**The problem:** Scan the lines below for "repainted" and copy the matches.

**Material provided:**
# # # # # # #
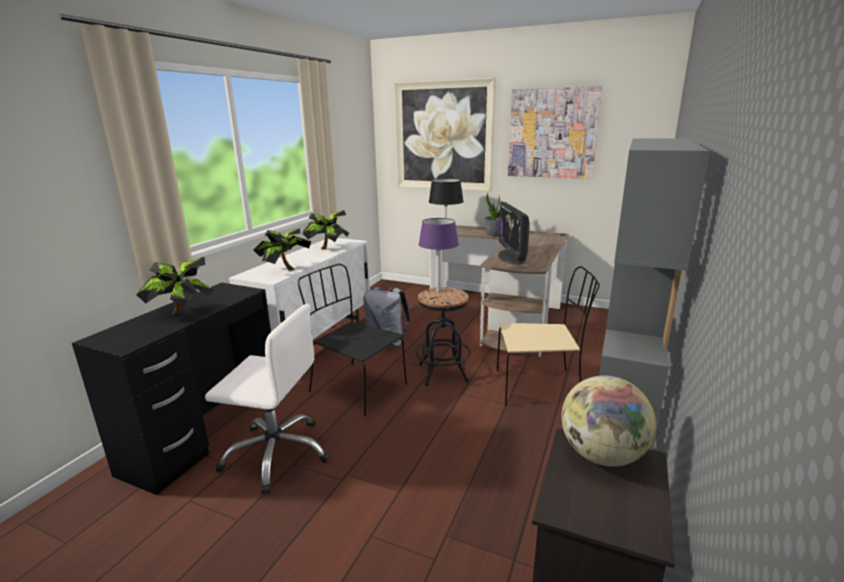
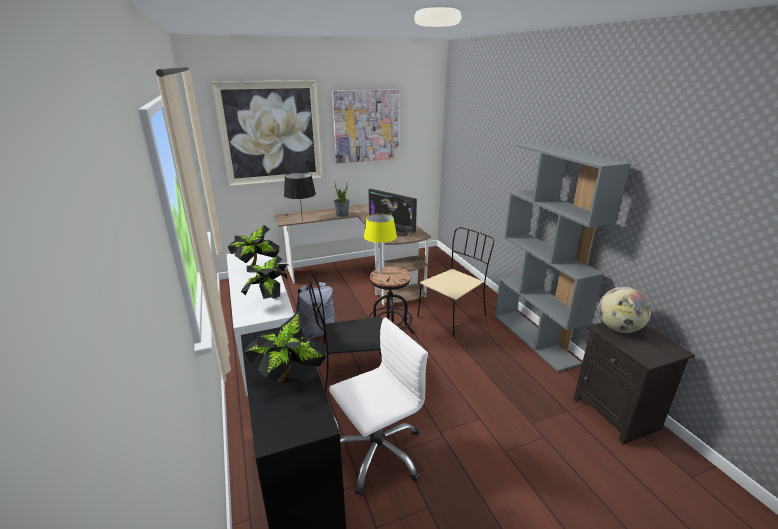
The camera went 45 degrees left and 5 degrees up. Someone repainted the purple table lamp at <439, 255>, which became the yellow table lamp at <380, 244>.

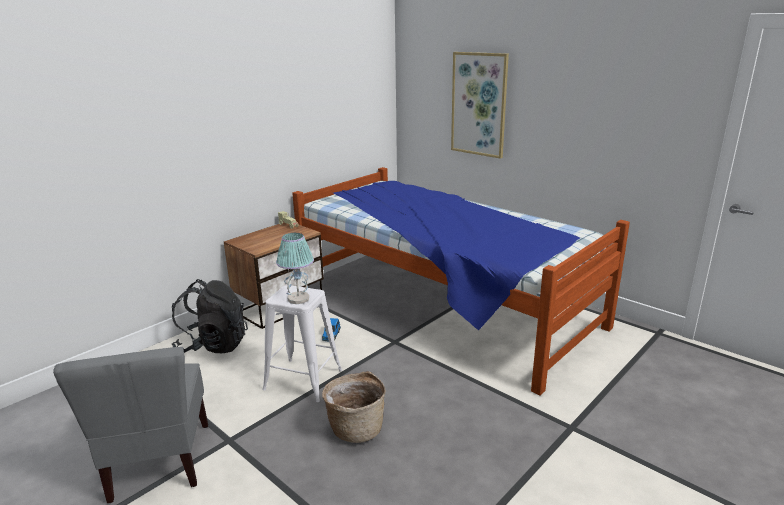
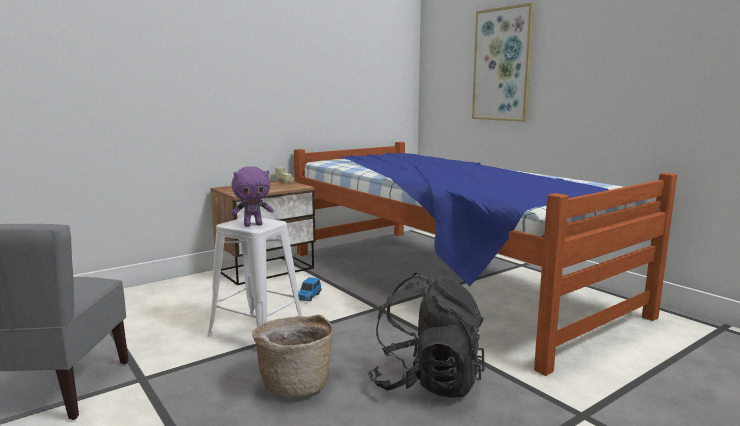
The camera went 10 degrees right and 10 degrees down. Someone swapped the table lamp at <295, 268> for the purple plush toy at <252, 196>. Someone carried the black backpack from <210, 316> to <426, 335>.

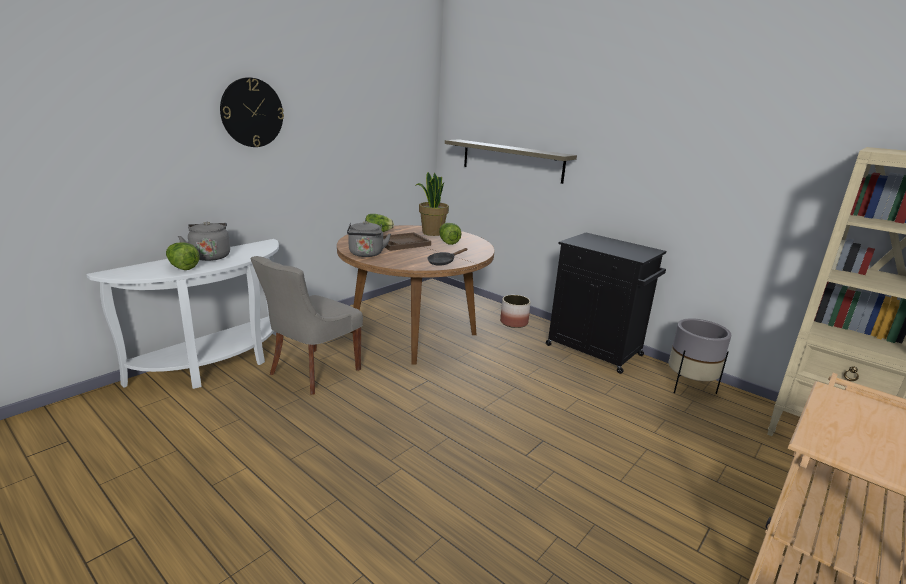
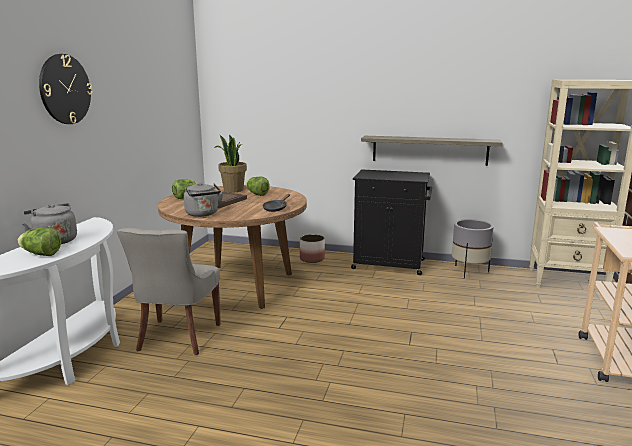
The camera went 25 degrees left and 5 degrees down. Someone carried the shelf from <511, 161> to <432, 151>.

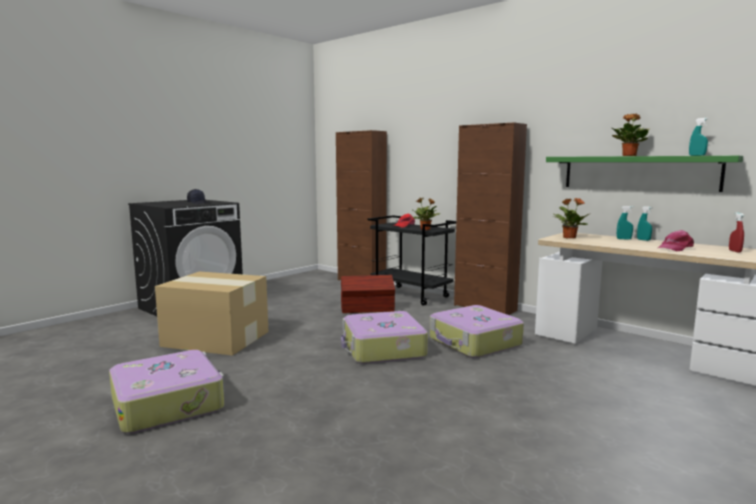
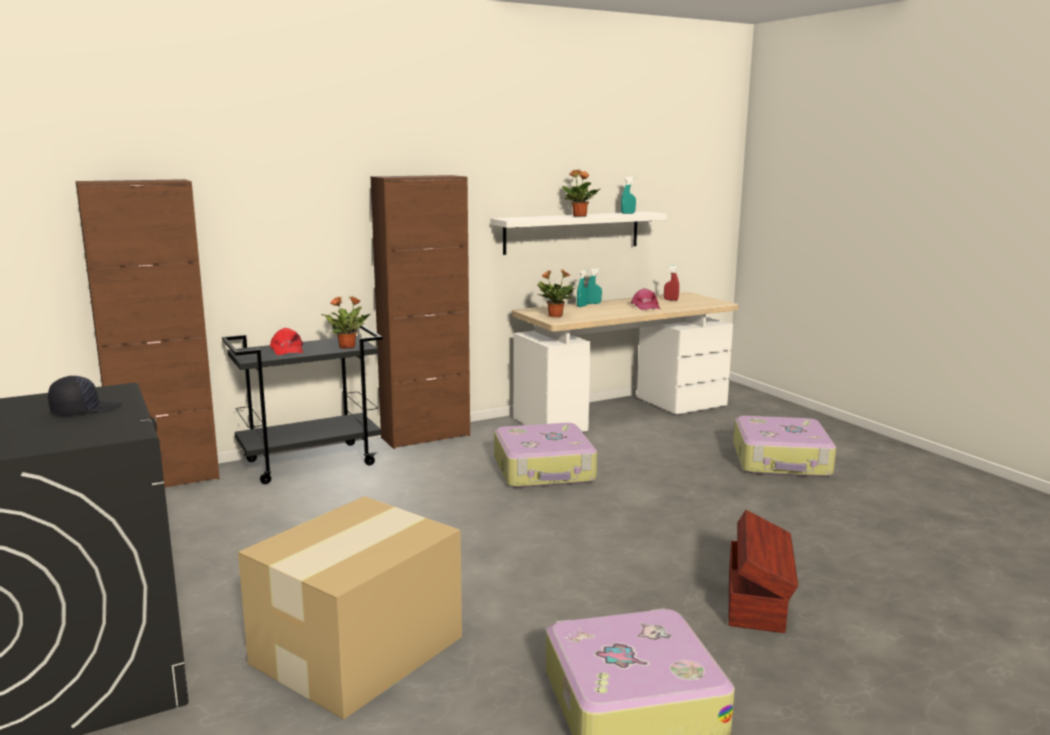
The camera went 70 degrees left and 5 degrees up. Someone repainted the green shelf at <644, 174>, which became the white shelf at <579, 233>. Someone carried the brown storage box from <368, 294> to <763, 571>. Someone carried the suitcase from <384, 337> to <784, 446>.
# # # # # # #
**Output below:**
The camera went 45 degrees left and 5 degrees up. Someone repainted the purple table lamp at <439, 255>, which became the yellow table lamp at <380, 244>.
The camera went 70 degrees left and 5 degrees up. Someone repainted the green shelf at <644, 174>, which became the white shelf at <579, 233>. Someone carried the brown storage box from <368, 294> to <763, 571>. Someone carried the suitcase from <384, 337> to <784, 446>.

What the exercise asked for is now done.